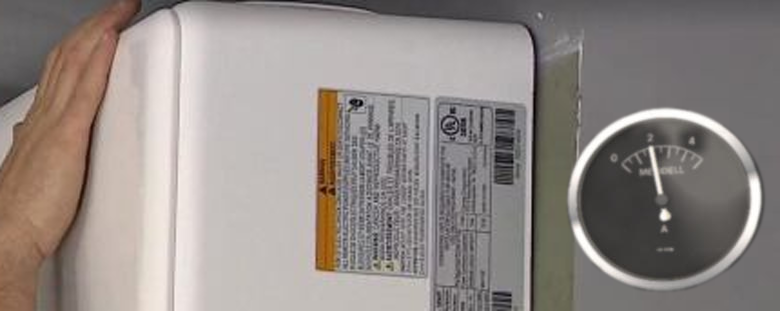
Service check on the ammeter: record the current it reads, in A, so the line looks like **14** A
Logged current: **2** A
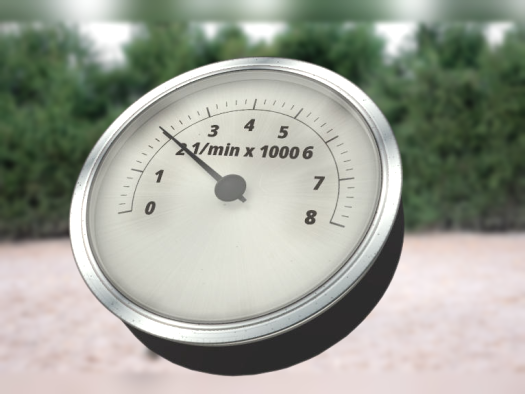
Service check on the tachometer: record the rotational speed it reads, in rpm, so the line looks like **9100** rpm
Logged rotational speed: **2000** rpm
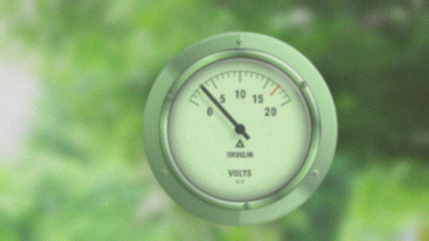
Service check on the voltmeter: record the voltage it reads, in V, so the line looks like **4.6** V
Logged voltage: **3** V
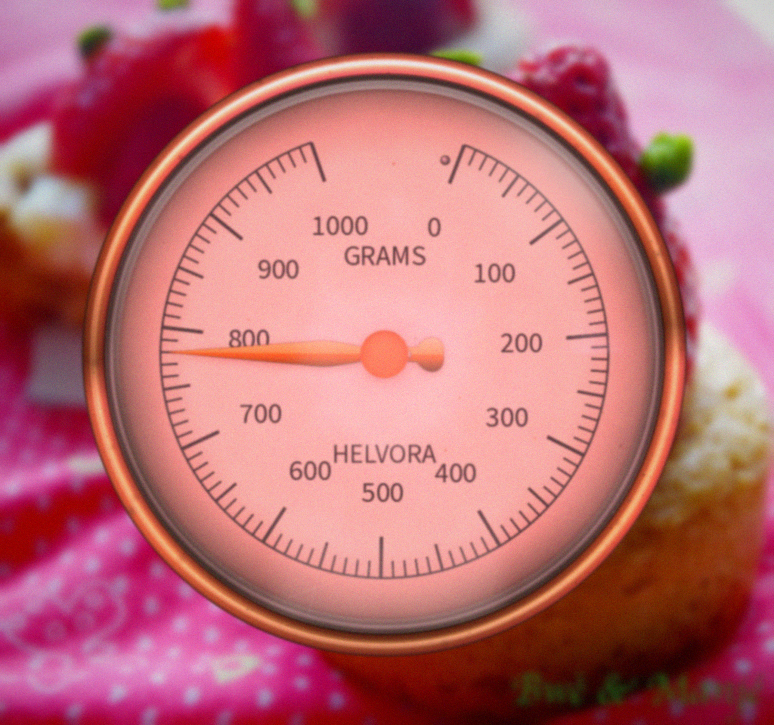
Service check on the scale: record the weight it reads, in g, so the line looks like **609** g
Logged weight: **780** g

* * * *

**Activity**: Rewrite the records from their first line through the line containing "Logged rotational speed: **2000** rpm", putting "Routine check" wherever "Service check" appears and changing nothing else. Omit the pictures.

**Solution to this problem**:
Routine check on the ammeter: record the current it reads, in A, so the line looks like **14** A
Logged current: **2** A
Routine check on the tachometer: record the rotational speed it reads, in rpm, so the line looks like **9100** rpm
Logged rotational speed: **2000** rpm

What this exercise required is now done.